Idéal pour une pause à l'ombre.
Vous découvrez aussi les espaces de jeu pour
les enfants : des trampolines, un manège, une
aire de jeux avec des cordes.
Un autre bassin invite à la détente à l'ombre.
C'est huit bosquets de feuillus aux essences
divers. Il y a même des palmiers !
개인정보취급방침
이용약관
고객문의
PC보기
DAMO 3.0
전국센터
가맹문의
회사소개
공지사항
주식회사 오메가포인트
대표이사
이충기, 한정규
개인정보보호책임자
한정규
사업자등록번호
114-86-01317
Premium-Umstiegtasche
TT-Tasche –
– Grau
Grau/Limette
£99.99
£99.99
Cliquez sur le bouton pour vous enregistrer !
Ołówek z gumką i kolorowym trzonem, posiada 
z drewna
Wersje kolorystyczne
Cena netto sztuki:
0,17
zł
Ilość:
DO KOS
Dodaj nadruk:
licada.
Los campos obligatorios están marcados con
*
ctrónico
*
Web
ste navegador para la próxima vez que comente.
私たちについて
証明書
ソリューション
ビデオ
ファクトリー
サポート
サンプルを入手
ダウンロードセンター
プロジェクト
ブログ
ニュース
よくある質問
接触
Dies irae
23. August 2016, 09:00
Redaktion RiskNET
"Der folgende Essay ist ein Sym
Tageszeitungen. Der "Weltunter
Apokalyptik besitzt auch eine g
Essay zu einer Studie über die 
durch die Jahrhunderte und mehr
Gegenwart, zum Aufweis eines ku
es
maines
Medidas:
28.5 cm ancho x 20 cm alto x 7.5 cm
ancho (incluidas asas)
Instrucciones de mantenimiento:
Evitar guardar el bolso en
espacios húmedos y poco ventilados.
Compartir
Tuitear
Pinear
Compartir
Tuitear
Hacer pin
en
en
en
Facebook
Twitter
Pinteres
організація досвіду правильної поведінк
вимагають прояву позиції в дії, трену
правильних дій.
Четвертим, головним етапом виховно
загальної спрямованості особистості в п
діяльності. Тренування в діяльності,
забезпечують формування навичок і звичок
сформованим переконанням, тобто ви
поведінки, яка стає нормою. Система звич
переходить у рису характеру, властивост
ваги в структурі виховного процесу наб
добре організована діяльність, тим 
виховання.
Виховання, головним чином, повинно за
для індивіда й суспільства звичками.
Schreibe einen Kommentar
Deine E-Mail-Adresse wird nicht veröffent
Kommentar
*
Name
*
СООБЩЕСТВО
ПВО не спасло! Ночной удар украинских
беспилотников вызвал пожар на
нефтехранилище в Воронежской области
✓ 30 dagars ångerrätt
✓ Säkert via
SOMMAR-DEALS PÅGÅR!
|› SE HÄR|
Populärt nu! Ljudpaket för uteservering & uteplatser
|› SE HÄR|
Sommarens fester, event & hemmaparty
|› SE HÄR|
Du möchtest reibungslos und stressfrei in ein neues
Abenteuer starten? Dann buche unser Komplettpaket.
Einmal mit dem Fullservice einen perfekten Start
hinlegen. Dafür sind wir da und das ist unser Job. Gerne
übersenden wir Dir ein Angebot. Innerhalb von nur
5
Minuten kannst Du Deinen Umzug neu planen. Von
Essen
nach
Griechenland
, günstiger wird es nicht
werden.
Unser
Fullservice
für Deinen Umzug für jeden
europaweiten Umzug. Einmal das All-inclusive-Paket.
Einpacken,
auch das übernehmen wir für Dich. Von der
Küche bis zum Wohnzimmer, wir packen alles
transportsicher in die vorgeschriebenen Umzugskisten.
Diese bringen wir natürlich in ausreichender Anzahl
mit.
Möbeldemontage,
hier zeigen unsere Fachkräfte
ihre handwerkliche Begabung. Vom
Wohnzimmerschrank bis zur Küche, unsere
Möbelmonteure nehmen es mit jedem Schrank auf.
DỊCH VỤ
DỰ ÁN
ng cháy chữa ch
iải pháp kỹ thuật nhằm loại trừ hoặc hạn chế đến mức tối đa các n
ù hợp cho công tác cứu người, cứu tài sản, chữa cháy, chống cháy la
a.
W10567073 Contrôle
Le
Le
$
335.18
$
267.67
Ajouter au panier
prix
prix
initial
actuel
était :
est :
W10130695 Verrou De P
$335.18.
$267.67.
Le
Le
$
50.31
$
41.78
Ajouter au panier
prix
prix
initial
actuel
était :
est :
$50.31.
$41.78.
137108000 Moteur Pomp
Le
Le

════

REQUIRED ACTION =>
Reproduce every record, making sure each one stays exactly the same.

REPLY =>
Idéal pour une pause à l'ombre.
Vous découvrez aussi les espaces de jeu pour
les enfants : des trampolines, un manège, une
aire de jeux avec des cordes.
Un autre bassin invite à la détente à l'ombre.
C'est huit bosquets de feuillus aux essences
divers. Il y a même des palmiers !
개인정보취급방침
이용약관
고객문의
PC보기
DAMO 3.0
전국센터
가맹문의
회사소개
공지사항
주식회사 오메가포인트
대표이사
이충기, 한정규
개인정보보호책임자
한정규
사업자등록번호
114-86-01317
Premium-Umstiegtasche
TT-Tasche –
– Grau
Grau/Limette
£99.99
£99.99
Cliquez sur le bouton pour vous enregistrer !
Ołówek z gumką i kolorowym trzonem, posiada 
z drewna
Wersje kolorystyczne
Cena netto sztuki:
0,17
zł
Ilość:
DO KOS
Dodaj nadruk:
licada.
Los campos obligatorios están marcados con
*
ctrónico
*
Web
ste navegador para la próxima vez que comente.
私たちについて
証明書
ソリューション
ビデオ
ファクトリー
サポート
サンプルを入手
ダウンロードセンター
プロジェクト
ブログ
ニュース
よくある質問
接触
Dies irae
23. August 2016, 09:00
Redaktion RiskNET
"Der folgende Essay ist ein Sym
Tageszeitungen. Der "Weltunter
Apokalyptik besitzt auch eine g
Essay zu einer Studie über die 
durch die Jahrhunderte und mehr
Gegenwart, zum Aufweis eines ku
es
maines
Medidas:
28.5 cm ancho x 20 cm alto x 7.5 cm
ancho (incluidas asas)
Instrucciones de mantenimiento:
Evitar guardar el bolso en
espacios húmedos y poco ventilados.
Compartir
Tuitear
Pinear
Compartir
Tuitear
Hacer pin
en
en
en
Facebook
Twitter
Pinteres
організація досвіду правильної поведінк
вимагають прояву позиції в дії, трену
правильних дій.
Четвертим, головним етапом виховно
загальної спрямованості особистості в п
діяльності. Тренування в діяльності,
забезпечують формування навичок і звичок
сформованим переконанням, тобто ви
поведінки, яка стає нормою. Система звич
переходить у рису характеру, властивост
ваги в структурі виховного процесу наб
добре організована діяльність, тим 
виховання.
Виховання, головним чином, повинно за
для індивіда й суспільства звичками.
Schreibe einen Kommentar
Deine E-Mail-Adresse wird nicht veröffent
Kommentar
*
Name
*
СООБЩЕСТВО
ПВО не спасло! Ночной удар украинских
беспилотников вызвал пожар на
нефтехранилище в Воронежской области
✓ 30 dagars ångerrätt
✓ Säkert via
SOMMAR-DEALS PÅGÅR!
|› SE HÄR|
Populärt nu! Ljudpaket för uteservering & uteplatser
|› SE HÄR|
Sommarens fester, event & hemmaparty
|› SE HÄR|
Du möchtest reibungslos und stressfrei in ein neues
Abenteuer starten? Dann buche unser Komplettpaket.
Einmal mit dem Fullservice einen perfekten Start
hinlegen. Dafür sind wir da und das ist unser Job. Gerne
übersenden wir Dir ein Angebot. Innerhalb von nur
5
Minuten kannst Du Deinen Umzug neu planen. Von
Essen
nach
Griechenland
, günstiger wird es nicht
werden.
Unser
Fullservice
für Deinen Umzug für jeden
europaweiten Umzug. Einmal das All-inclusive-Paket.
Einpacken,
auch das übernehmen wir für Dich. Von der
Küche bis zum Wohnzimmer, wir packen alles
transportsicher in die vorgeschriebenen Umzugskisten.
Diese bringen wir natürlich in ausreichender Anzahl
mit.
Möbeldemontage,
hier zeigen unsere Fachkräfte
ihre handwerkliche Begabung. Vom
Wohnzimmerschrank bis zur Küche, unsere
Möbelmonteure nehmen es mit jedem Schrank auf.
DỊCH VỤ
DỰ ÁN
ng cháy chữa ch
iải pháp kỹ thuật nhằm loại trừ hoặc hạn chế đến mức tối đa các n
ù hợp cho công tác cứu người, cứu tài sản, chữa cháy, chống cháy la
a.
W10567073 Contrôle
Le
Le
$
335.18
$
267.67
Ajouter au panier
prix
prix
initial
actuel
était :
est :
W10130695 Verrou De P
$335.18.
$267.67.
Le
Le
$
50.31
$
41.78
Ajouter au panier
prix
prix
initial
actuel
était :
est :
$50.31.
$41.78.
137108000 Moteur Pomp
Le
Le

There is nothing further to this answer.